(Pictures paired with source code)
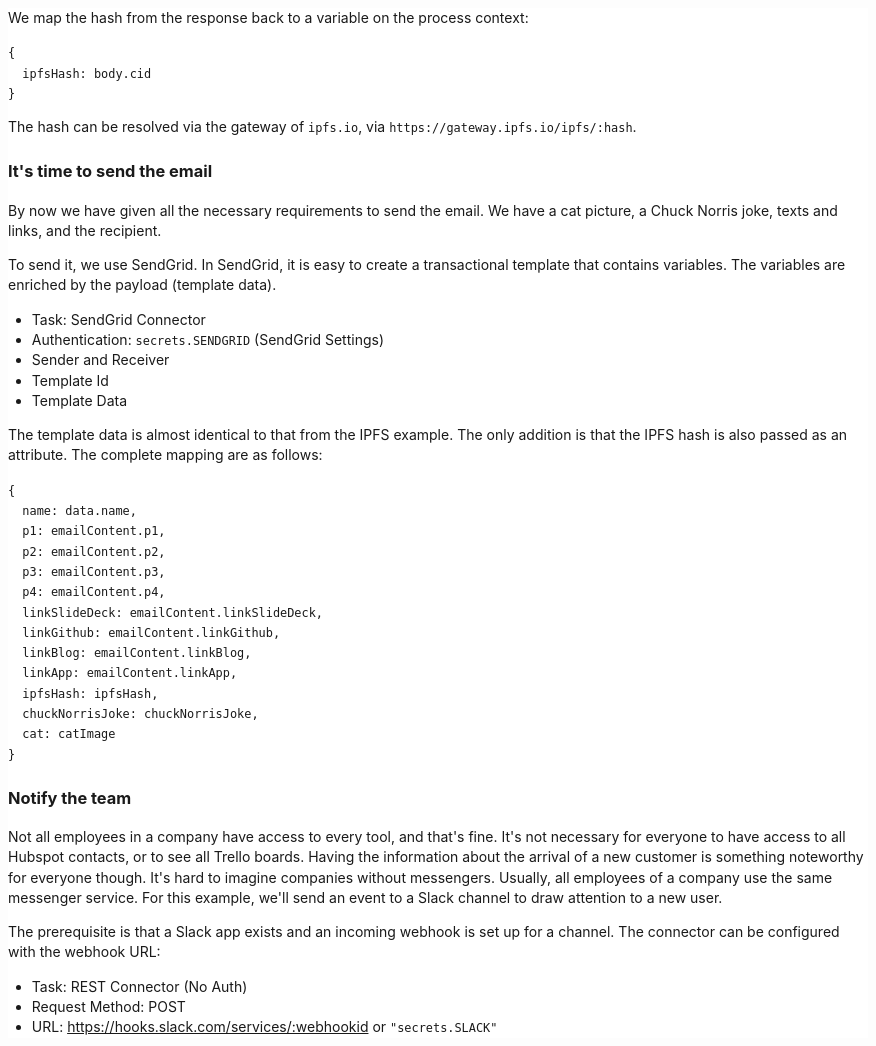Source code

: We map the hash from the response back to a variable on the process context:

```
{
  ipfsHash: body.cid
}
```

The hash can be resolved via the gateway of `ipfs.io`, via `https://gateway.ipfs.io/ipfs/:hash`.

### It's time to send the email

By now we have given all the necessary requirements to send the email. We have a cat picture, a Chuck Norris joke, texts and links, and the recipient.

To send it, we use SendGrid. In SendGrid, it is easy to create a transactional template that contains variables. The variables are enriched by the payload (template data).

- Task: SendGrid Connector
- Authentication: `secrets.SENDGRID` (SendGrid Settings)
- Sender and Receiver
- Template Id
- Template Data

The template data is almost identical to that from the IPFS example. The only addition is that the IPFS hash is also passed as an attribute. The complete mapping are as follows:

```
{
  name: data.name,
  p1: emailContent.p1,
  p2: emailContent.p2,
  p3: emailContent.p3,
  p4: emailContent.p4,
  linkSlideDeck: emailContent.linkSlideDeck,
  linkGithub: emailContent.linkGithub,
  linkBlog: emailContent.linkBlog,
  linkApp: emailContent.linkApp,
  ipfsHash: ipfsHash,
  chuckNorrisJoke: chuckNorrisJoke,
  cat: catImage
}
```

### Notify the team

Not all employees in a company have access to every tool, and that's fine. It's not necessary for everyone to have access to all Hubspot contacts, or to see all Trello boards. Having the information about the arrival of a new customer is something noteworthy for everyone though. It's hard to imagine companies without messengers. Usually, all employees of a company use the same messenger service. For this example, we'll send an event to a Slack channel to draw attention to a new user.

The prerequisite is that a Slack app exists and an incoming webhook is set up for a channel. The connector can be configured with the webhook URL:

- Task: REST Connector (No Auth)
- Request Method: POST
- URL: https://hooks.slack.com/services/:webhookid or `"secrets.SLACK"`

[ACTIVITY] An exact, complete copy of the lines above from the one with "By now we have" through the one with "- Template Data" is the whole answer.

[ANSWER SECTION]
By now we have given all the necessary requirements to send the email. We have a cat picture, a Chuck Norris joke, texts and links, and the recipient.

To send it, we use SendGrid. In SendGrid, it is easy to create a transactional template that contains variables. The variables are enriched by the payload (template data).

- Task: SendGrid Connector
- Authentication: `secrets.SENDGRID` (SendGrid Settings)
- Sender and Receiver
- Template Id
- Template Data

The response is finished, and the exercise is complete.